## Given exercise 1
Could you repeat the entries word for word, covering the stretch from the line containing "kingdom: Chromista" through the last line of the entries, with both ends included?

## Text excerpt
______________________________

In light of the above provisions of law and the facts of the case,

the Issue No. (i) is answered in negative for the reason that the Federation

was re-registered under the provisions of Act, 2012 on 31.12.2013. By

virtue of Section 33(3), the tenure of Governing Body could not exceed

three years and the constitution of the Governing Body appointed or elected

for the first time or thereafter shall be valid only upon approval thereof by

the District Registrar and its tenure shall commence from the date of its

approval.

The Federation did not convene any election for seven years

and it is only in the year 2020 that the appellant sought guidance/direction

from the Registrar with respect to conducting of election. It is pertinent to

mention here that the District Registrar of Societies, Rohtak vide letter

dated 27.08.2020 directed the appellant, to work strictly as per the

provisions envisaged in Act, 2012 and Rules framed thereunder.

______________________________

## Dataset entries
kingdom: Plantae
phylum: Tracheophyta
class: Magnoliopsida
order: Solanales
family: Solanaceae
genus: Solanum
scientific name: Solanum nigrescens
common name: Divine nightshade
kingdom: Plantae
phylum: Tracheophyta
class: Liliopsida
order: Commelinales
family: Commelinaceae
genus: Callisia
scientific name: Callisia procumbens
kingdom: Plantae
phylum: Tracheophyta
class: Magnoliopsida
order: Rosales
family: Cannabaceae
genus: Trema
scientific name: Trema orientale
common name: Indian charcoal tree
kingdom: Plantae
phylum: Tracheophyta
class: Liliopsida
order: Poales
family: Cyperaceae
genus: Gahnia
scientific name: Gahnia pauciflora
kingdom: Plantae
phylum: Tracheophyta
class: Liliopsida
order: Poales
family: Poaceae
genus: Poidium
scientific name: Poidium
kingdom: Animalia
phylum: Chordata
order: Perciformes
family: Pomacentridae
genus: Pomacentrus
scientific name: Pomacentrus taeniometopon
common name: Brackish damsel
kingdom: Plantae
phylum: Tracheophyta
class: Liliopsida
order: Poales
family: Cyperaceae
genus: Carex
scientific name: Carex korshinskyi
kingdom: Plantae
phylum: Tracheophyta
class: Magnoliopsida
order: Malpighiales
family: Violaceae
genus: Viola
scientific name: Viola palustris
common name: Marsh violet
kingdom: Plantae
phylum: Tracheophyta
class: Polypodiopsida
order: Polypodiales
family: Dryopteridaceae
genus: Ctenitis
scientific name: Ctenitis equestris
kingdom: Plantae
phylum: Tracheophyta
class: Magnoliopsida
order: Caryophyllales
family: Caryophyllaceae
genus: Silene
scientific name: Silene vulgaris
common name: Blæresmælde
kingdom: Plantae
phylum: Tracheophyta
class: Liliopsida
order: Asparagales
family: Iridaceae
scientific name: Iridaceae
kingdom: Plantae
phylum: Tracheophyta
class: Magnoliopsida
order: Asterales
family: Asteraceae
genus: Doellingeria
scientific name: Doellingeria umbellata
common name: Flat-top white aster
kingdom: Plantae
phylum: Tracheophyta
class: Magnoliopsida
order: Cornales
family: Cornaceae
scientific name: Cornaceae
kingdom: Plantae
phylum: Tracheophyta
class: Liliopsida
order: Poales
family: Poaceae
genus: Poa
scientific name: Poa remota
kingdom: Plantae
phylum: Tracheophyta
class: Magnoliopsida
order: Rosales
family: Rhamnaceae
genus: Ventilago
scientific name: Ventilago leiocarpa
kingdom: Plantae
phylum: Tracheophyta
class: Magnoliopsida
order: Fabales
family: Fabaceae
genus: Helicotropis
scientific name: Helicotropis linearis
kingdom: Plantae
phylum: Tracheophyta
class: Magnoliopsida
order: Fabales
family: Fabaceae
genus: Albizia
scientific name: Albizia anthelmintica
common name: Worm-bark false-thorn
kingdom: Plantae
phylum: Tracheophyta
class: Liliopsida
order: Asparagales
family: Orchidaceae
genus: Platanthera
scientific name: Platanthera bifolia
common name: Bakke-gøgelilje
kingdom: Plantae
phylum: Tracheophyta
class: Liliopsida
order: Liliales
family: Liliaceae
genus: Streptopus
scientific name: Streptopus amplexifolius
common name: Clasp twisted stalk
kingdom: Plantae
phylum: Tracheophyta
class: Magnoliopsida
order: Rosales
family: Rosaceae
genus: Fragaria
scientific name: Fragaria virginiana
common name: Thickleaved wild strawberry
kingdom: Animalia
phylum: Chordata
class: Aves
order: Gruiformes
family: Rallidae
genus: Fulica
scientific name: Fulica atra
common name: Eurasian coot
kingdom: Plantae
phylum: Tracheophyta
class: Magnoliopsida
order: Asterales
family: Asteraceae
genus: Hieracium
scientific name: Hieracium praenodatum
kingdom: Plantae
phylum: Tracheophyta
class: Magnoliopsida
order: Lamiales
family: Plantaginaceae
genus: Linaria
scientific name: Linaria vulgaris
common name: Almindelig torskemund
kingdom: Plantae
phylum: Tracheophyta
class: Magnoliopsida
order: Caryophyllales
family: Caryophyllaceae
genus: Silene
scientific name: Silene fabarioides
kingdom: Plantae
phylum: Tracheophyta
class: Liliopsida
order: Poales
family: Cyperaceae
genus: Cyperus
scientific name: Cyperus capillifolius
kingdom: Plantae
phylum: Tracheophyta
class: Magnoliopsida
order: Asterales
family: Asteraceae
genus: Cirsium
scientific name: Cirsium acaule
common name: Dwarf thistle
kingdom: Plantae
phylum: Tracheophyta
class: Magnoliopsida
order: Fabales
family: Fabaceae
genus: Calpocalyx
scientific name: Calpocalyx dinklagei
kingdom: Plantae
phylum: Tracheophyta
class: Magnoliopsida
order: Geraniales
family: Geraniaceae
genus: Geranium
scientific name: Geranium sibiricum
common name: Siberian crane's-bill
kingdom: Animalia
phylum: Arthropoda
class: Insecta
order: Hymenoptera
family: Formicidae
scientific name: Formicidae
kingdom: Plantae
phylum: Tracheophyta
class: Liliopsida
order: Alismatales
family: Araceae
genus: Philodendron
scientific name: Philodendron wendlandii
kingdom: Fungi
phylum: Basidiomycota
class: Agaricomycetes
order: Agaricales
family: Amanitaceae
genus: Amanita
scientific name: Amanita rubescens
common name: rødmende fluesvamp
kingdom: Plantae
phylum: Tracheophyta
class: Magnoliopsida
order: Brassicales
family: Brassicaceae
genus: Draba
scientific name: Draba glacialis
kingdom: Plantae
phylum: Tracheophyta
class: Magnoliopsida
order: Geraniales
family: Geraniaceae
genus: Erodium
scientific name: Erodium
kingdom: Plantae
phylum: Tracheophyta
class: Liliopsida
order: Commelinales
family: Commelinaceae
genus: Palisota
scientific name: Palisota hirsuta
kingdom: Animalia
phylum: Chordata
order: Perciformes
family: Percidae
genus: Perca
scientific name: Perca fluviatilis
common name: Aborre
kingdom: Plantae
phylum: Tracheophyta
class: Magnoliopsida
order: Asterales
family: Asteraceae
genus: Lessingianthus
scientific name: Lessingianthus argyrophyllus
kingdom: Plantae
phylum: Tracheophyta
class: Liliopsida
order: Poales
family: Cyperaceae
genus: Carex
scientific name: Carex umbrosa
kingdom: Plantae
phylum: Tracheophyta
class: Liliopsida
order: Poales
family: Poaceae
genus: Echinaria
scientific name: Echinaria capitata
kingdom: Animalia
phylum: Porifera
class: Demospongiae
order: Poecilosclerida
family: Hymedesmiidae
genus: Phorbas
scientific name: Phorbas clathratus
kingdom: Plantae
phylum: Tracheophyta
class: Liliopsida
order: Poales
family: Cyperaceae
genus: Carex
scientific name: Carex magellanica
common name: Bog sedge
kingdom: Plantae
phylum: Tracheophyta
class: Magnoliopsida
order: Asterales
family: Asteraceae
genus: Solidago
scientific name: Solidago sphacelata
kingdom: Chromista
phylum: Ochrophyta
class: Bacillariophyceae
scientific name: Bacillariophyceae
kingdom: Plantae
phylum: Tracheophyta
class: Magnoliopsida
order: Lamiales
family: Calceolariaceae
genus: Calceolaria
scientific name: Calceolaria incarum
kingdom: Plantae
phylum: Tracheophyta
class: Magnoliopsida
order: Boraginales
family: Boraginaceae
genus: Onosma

______________________________

## Given exercise 2
Can you transcribe the whole passage on the Federation's re-registration and elections word for word?

## Expected output 1
kingdom: Chromista
phylum: Ochrophyta
class: Bacillariophyceae
scientific name: Bacillariophyceae
kingdom: Plantae
phylum: Tracheophyta
class: Magnoliopsida
order: Lamiales
family: Calceolariaceae
genus: Calceolaria
scientific name: Calceolaria incarum
kingdom: Plantae
phylum: Tracheophyta
class: Magnoliopsida
order: Boraginales
family: Boraginaceae
genus: Onosma

## Expected output 2
In light of the above provisions of law and the facts of the case,

the Issue No. (i) is answered in negative for the reason that the Federation

was re-registered under the provisions of Act, 2012 on 31.12.2013. By

virtue of Section 33(3), the tenure of Governing Body could not exceed

three years and the constitution of the Governing Body appointed or elected

for the first time or thereafter shall be valid only upon approval thereof by

the District Registrar and its tenure shall commence from the date of its

approval.

The Federation did not convene any election for seven years

and it is only in the year 2020 that the appellant sought guidance/direction

from the Registrar with respect to conducting of election. It is pertinent to

mention here that the District Registrar of Societies, Rohtak vide letter

dated 27.08.2020 directed the appellant, to work strictly as per the

provisions envisaged in Act, 2012 and Rules framed thereunder.